Psychotherapy is for healing, for problem-solving, and for growth. All of these mean change–changing thoughts, feelings, and behaviors that hurt, don’t work, or get in the way of moving forward. Psychotherapy is effective when it does more than simply identify what you want to change; psychotherapy is effective when it teaches you how to change, and how to adopt thoughts, feelings, and behaviors that create more effective, emotionally satisfying, and fulfilling ways to live.
Based on what we are learning about how our brains grow throughout our lifetime, my therapy is active, and present and future-oriented. While awareness of how you got where you are can be helpful, my therapy focuses on what you experience now, and where you want to go.
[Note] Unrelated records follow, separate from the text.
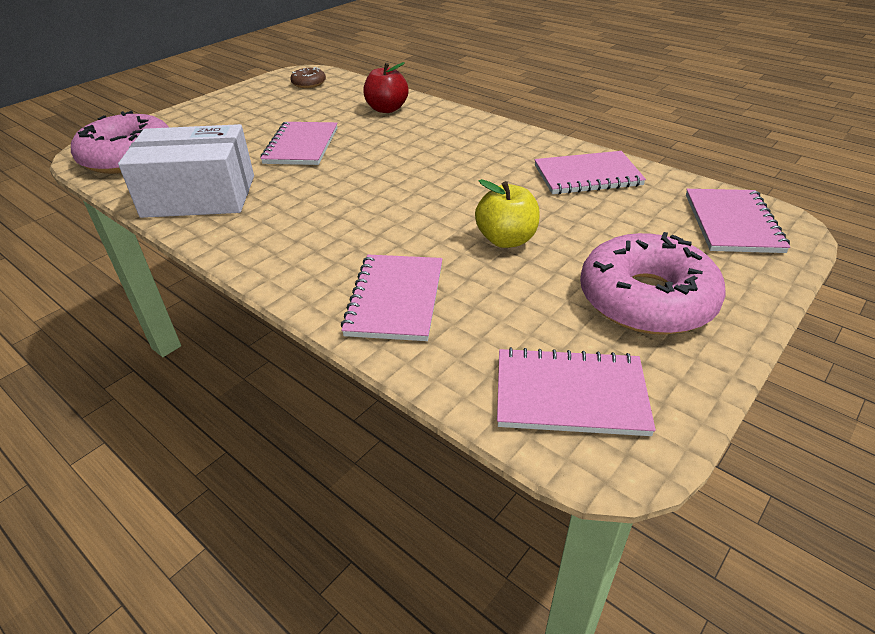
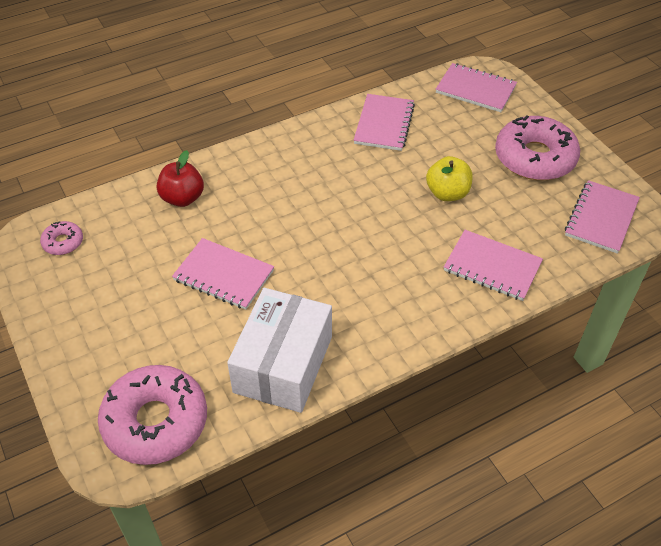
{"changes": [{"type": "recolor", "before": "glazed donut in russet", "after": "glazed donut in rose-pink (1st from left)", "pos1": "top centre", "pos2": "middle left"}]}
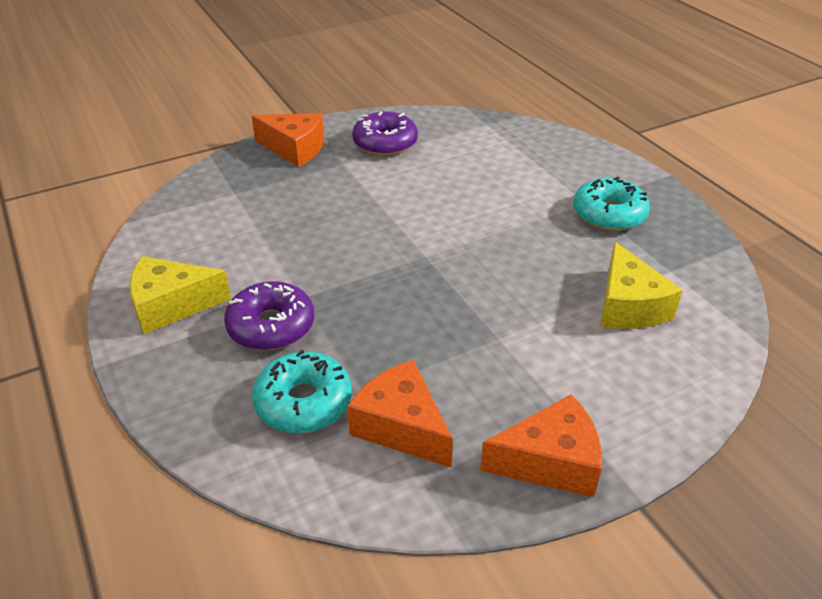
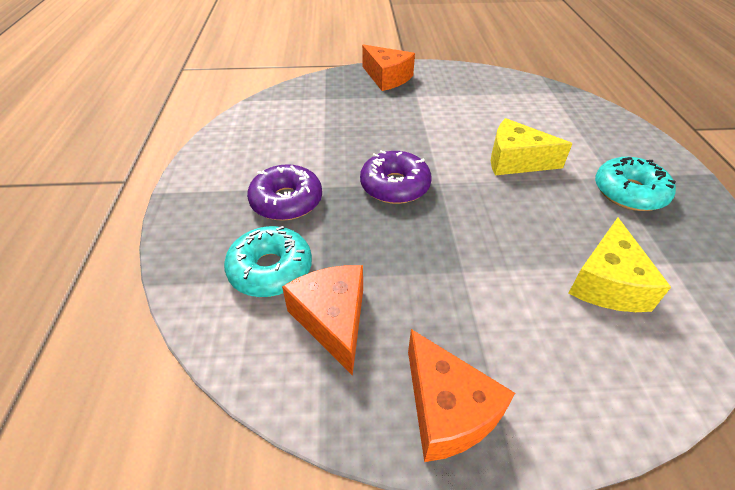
{"changes": [{"type": "move", "before": "glazed donut in purple (2nd from left)", "pos1": "top centre", "pos2": "centre"}, {"type": "move", "before": "cheese wedge in golden (1st from left)", "pos1": "middle left", "pos2": "top right"}, {"type": "rotate", "before": "cheese wedge in bright orange (3rd from left)", "pos1": "bottom centre", "pos2": "bottom centre", "turn": 45}]}
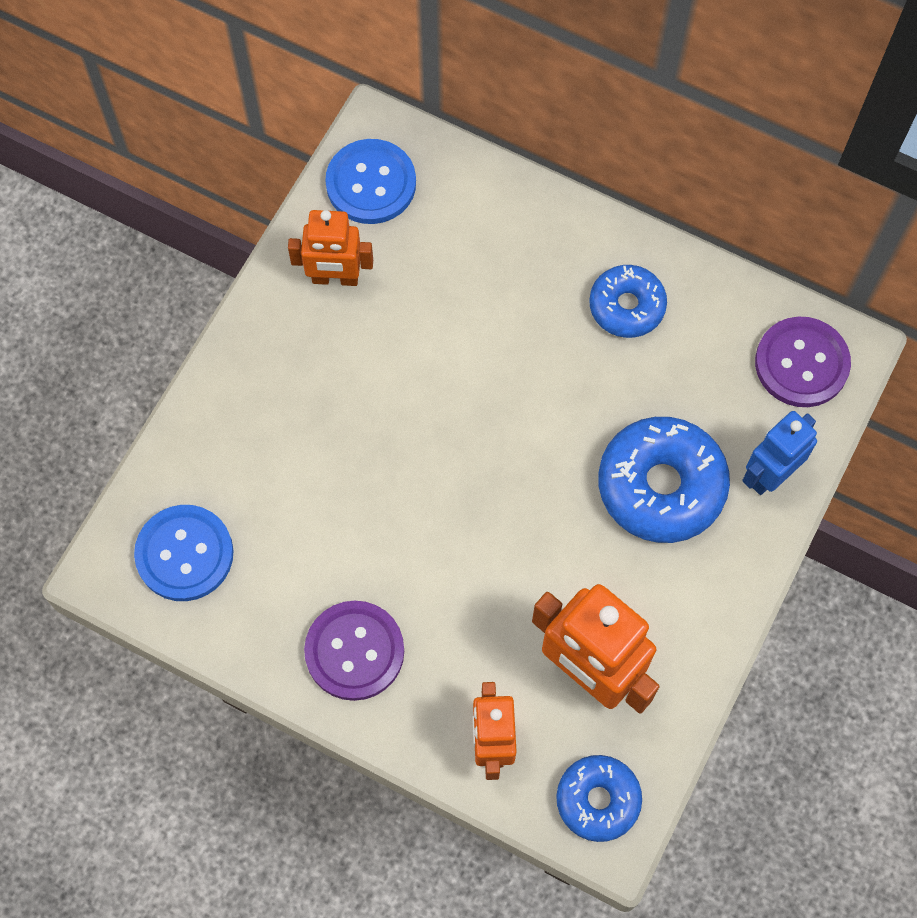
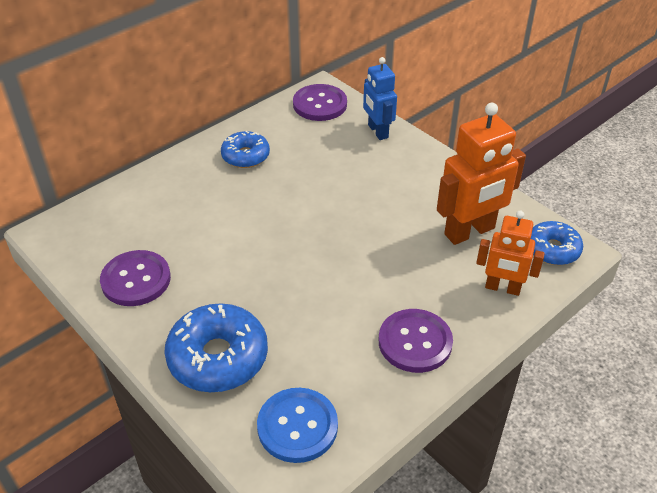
{"changes": [{"type": "delete", "before": "shirt button in blue (2nd from left)", "pos1": "top centre"}, {"type": "replace", "before": "robot in bright orange (1st from left)", "after": "shirt button in purple (1st from left)", "pos1": "top centre", "pos2": "middle left"}, {"type": "move", "before": "glazed donut in blue (3rd from left in the first image)", "after": "glazed donut in blue (1st from left)", "pos1": "middle right", "pos2": "bottom left"}]}
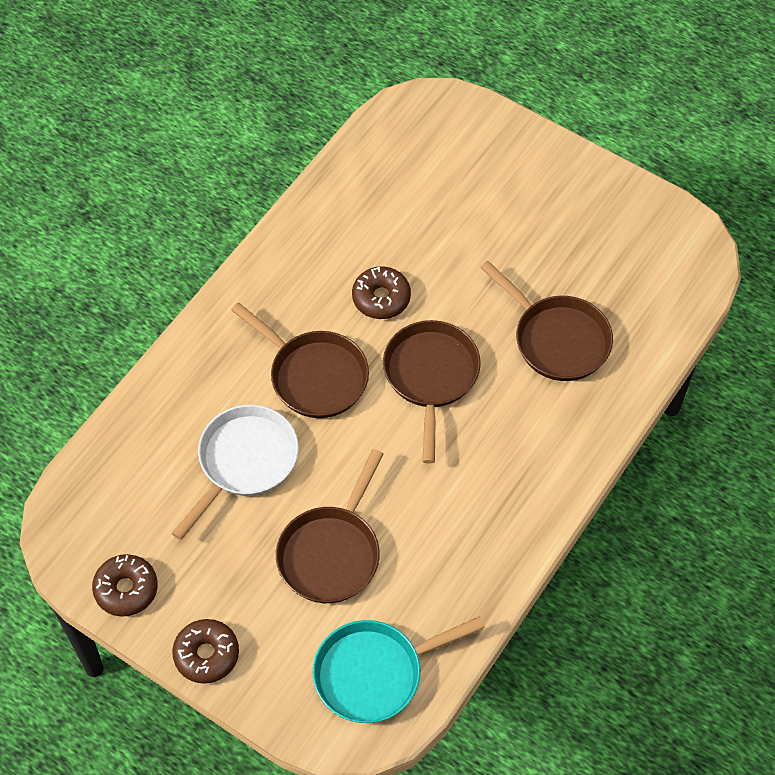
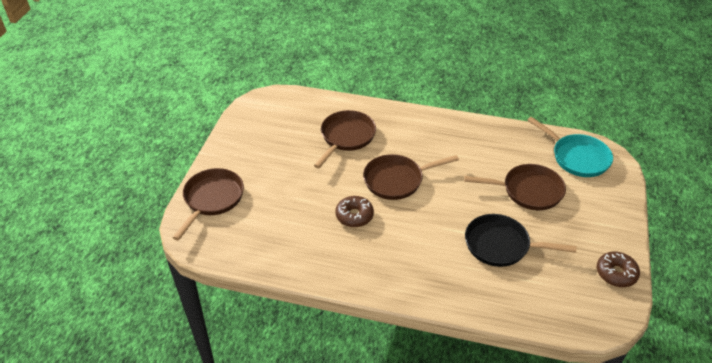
{"changes": [{"type": "move", "before": "frying pan in russet (1st from left)", "pos1": "centre", "pos2": "middle left"}, {"type": "recolor", "before": "frying pan in snow-white", "after": "frying pan in ebony", "pos1": "middle left", "pos2": "middle right"}, {"type": "delete", "before": "glazed donut in russet (2nd from left)", "pos1": "bottom left"}]}
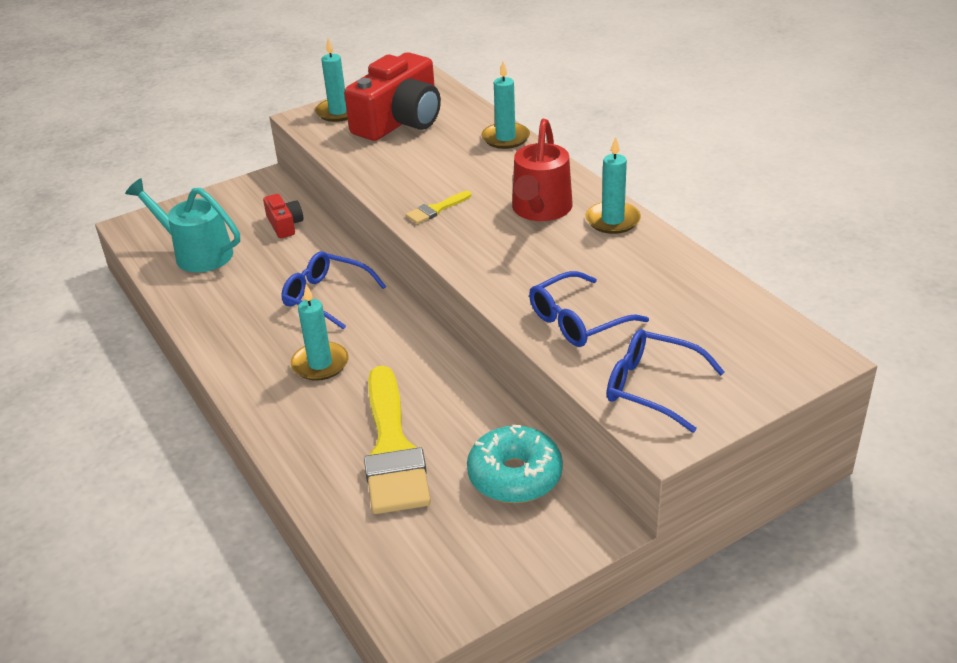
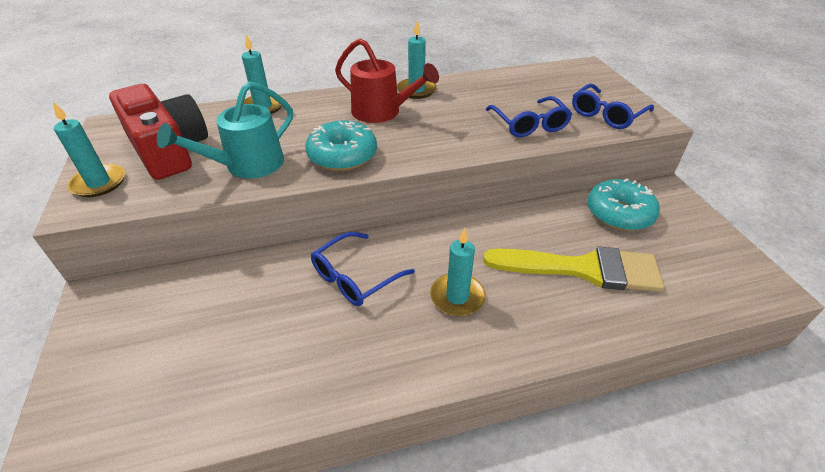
{"changes": [{"type": "move", "before": "watering can in aqua", "pos1": "middle left", "pos2": "top left"}, {"type": "replace", "before": "brush in golden (2nd from left)", "after": "glazed donut in aqua (1st from left)", "pos1": "top centre", "pos2": "top centre"}, {"type": "delete", "before": "compact camera in red (1st from left)", "pos1": "top left"}]}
In our work, I encourage experiments that help you try out new ways to think, new ways to imagine, and new ways to do things to make the changes you want to make.
There are many therapeutic approaches effective for different people for different purposes at different times: psychodynamic therapy, cognitive-behavioral therapy, humanistic and Gestalt therapy, dialectical behavior therapy, crisis intervention, grief counseling, trauma-focused approaches like EMDR, mindfulness, imaginative rehearsal, hypnosis and guided imagery—all of these offer wisdom, skills, and techniques. We use whatever works.
But all research, and all experience, tell us that what matters most is a strong, positive, trusting relationship with your therapist, and—in addition to basic competence—your therapist’s ability to provide unconditional acceptance, render realistic encouragement, and instill and hold on to hope.